The European Commission’s report on the rule of law in Romania, published on July 24, 2024, brings praise for the fight against corruption, progress in asset control, and the “Integrity” chapter.

The fight against corruption in Romania

The fight against corruption in Romania could not have registered progress, primarily because many competences in investigating corruption cases have been cut. Furthermore, many cases under investigation were closed due to some very controversial legislative changes and there are basically no new high-level corruption cases being investigated at the time being.

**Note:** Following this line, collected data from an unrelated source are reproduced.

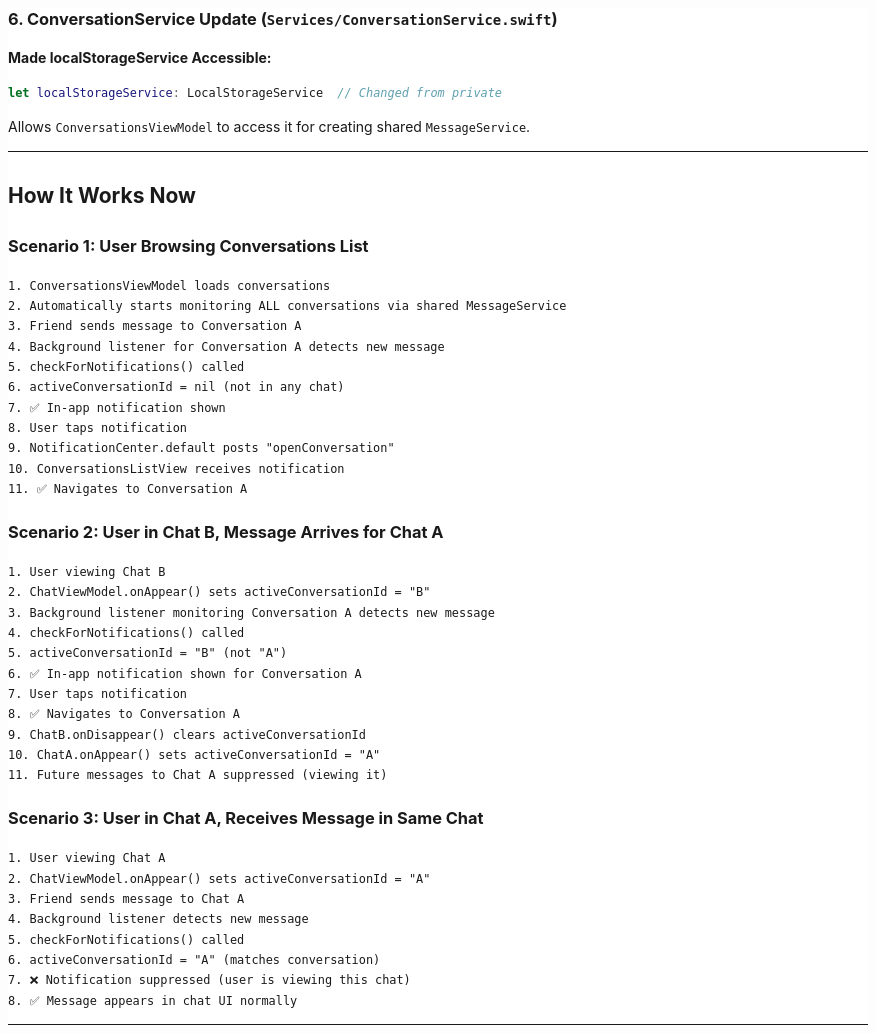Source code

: 
### 6. ConversationService Update (`Services/ConversationService.swift`)

**Made localStorageService Accessible:**
```swift
let localStorageService: LocalStorageService  // Changed from private
```

Allows `ConversationsViewModel` to access it for creating shared `MessageService`.

---

## How It Works Now

### Scenario 1: User Browsing Conversations List

```
1. ConversationsViewModel loads conversations
2. Automatically starts monitoring ALL conversations via shared MessageService
3. Friend sends message to Conversation A
4. Background listener for Conversation A detects new message
5. checkForNotifications() called
6. activeConversationId = nil (not in any chat)
7. ✅ In-app notification shown
8. User taps notification
9. NotificationCenter.default posts "openConversation"
10. ConversationsListView receives notification
11. ✅ Navigates to Conversation A
```

### Scenario 2: User in Chat B, Message Arrives for Chat A

```
1. User viewing Chat B
2. ChatViewModel.onAppear() sets activeConversationId = "B"
3. Background listener monitoring Conversation A detects new message
4. checkForNotifications() called
5. activeConversationId = "B" (not "A")
6. ✅ In-app notification shown for Conversation A
7. User taps notification
8. ✅ Navigates to Conversation A
9. ChatB.onDisappear() clears activeConversationId
10. ChatA.onAppear() sets activeConversationId = "A"
11. Future messages to Chat A suppressed (viewing it)
```

### Scenario 3: User in Chat A, Receives Message in Same Chat

```
1. User viewing Chat A
2. ChatViewModel.onAppear() sets activeConversationId = "A"
3. Friend sends message to Chat A
4. Background listener detects new message
5. checkForNotifications() called
6. activeConversationId = "A" (matches conversation)
7. ❌ Notification suppressed (user is viewing this chat)
8. ✅ Message appears in chat UI normally
```

---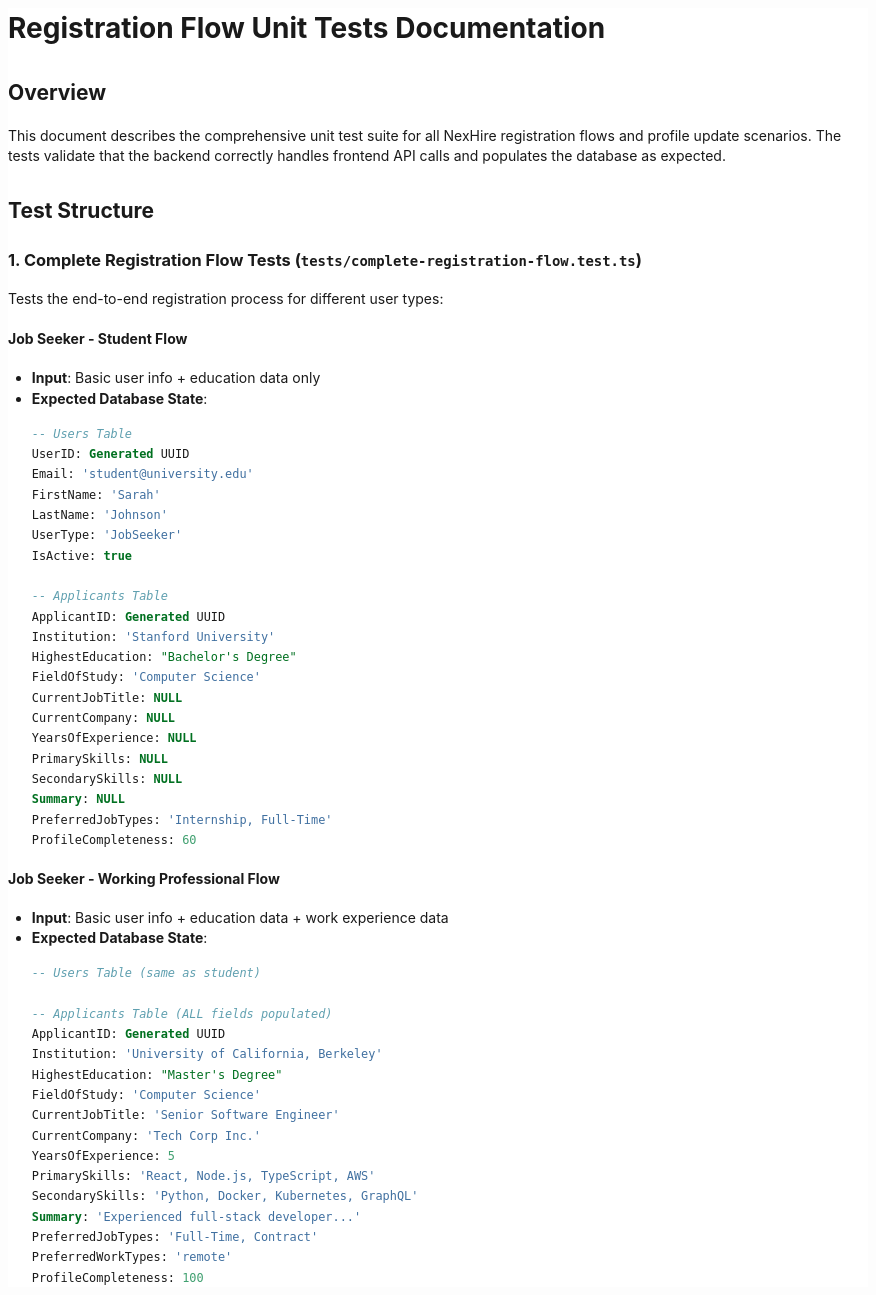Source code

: # Registration Flow Unit Tests Documentation

## Overview

This document describes the comprehensive unit test suite for all NexHire registration flows and profile update scenarios. The tests validate that the backend correctly handles frontend API calls and populates the database as expected.

## Test Structure

### 1. Complete Registration Flow Tests (`tests/complete-registration-flow.test.ts`)

Tests the end-to-end registration process for different user types:

#### Job Seeker - Student Flow
- **Input**: Basic user info + education data only
- **Expected Database State**:
  ```sql
  -- Users Table
  UserID: Generated UUID
  Email: 'student@university.edu'
  FirstName: 'Sarah'
  LastName: 'Johnson'
  UserType: 'JobSeeker'
  IsActive: true
  
  -- Applicants Table
  ApplicantID: Generated UUID
  Institution: 'Stanford University'
  HighestEducation: "Bachelor's Degree"
  FieldOfStudy: 'Computer Science'
  CurrentJobTitle: NULL
  CurrentCompany: NULL
  YearsOfExperience: NULL
  PrimarySkills: NULL
  SecondarySkills: NULL
  Summary: NULL
  PreferredJobTypes: 'Internship, Full-Time'
  ProfileCompleteness: 60
  ```

#### Job Seeker - Working Professional Flow
- **Input**: Basic user info + education data + work experience data
- **Expected Database State**:
  ```sql
  -- Users Table (same as student)
  
  -- Applicants Table (ALL fields populated)
  ApplicantID: Generated UUID
  Institution: 'University of California, Berkeley'
  HighestEducation: "Master's Degree"
  FieldOfStudy: 'Computer Science'
  CurrentJobTitle: 'Senior Software Engineer'
  CurrentCompany: 'Tech Corp Inc.'
  YearsOfExperience: 5
  PrimarySkills: 'React, Node.js, TypeScript, AWS'
  SecondarySkills: 'Python, Docker, Kubernetes, GraphQL'
  Summary: 'Experienced full-stack developer...'
  PreferredJobTypes: 'Full-Time, Contract'
  PreferredWorkTypes: 'remote'
  ProfileCompleteness: 100
  ```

Integrity: The National Integrity Agency (ANI) is praised, although in high-profile cases involving local leaders, it found no irregularities. In many other cases, it did not even look into the huge assets reported by the media, despite some very obvious evidences of assets far larger than the ones officially declared.

Do you know ANI doing anything in the cases of: Head of Prahova County Council, Iulian Dumitrescu, (sent before Court by the National Anticorruption Directorate for a received bribery of up to 3,2 million EUR from a total of almost 10 million EUR), Vaslui County Council’s Dumitru Buzatu (caught red-handed, bribery), even in the case of Cătălin Cîrstoiu –the candidate of the Social Democrats withdrawn from the race for Bucharest City Hall after the mass media investigations into his assets? Yet ANI is proactive and extremely attentive to all opposition elected officials (the 2-3 who remain), starting numerous cases against them.

EC report on rule of law in Romania

The only criticisms in the EC report: the statute of limitations, through which dozens of major high-profile corruption cases were closed, and, half-heartedly, the money with which political parties buy the media and, of course, manipulate reality and erode trust in the media with extremely toxic long-term consequences.

Justice, among all key areas in any society, had everything it could in Romania to implement reforms. Technical assistance, attention, internal and external pressure, funding programs, sufficient salaries and pensions, reimbursed rents. And it did. It is evident that it has stopped. The anti-reformists have taken back the system. They closed it and disconnected it from society. And from reality.

Of course, politicians contributed fully: with complicity in favors and special pensions for magistrates, and with the pen cutting laws or rewriting attributions and cutting the powers and competences of anti-corruption.

We follow with attention, concern, and bewilderment the excessively optimistic tone of this report.

Anticorruption was stopped in Romania

  • Few judicial systems in the EU can boast the track record and investigations of DNA (except the post-Dragnea that started in 2016-2018). We frequently talk with our Italian partners in justice-related projects and are assured that “in Italy, we do not send rich people to jail.”
  • Others are worse than us – Poland has only recently returned to the European trajectory and has reduced pressure on justice, Hungary plays a different game, and anti-corruption is not even a topic, Bulgaria is far behind.
  • The EU has many other crises to solve.
  • And, last but not least, America is also starting to not be what it once was.

Later edit: By the time we published this rapid reaction, advertorials with the headline “European Commission: Romania strengthens its position in the fight against corruption” paid for by political parties had appeared. Dozens of them.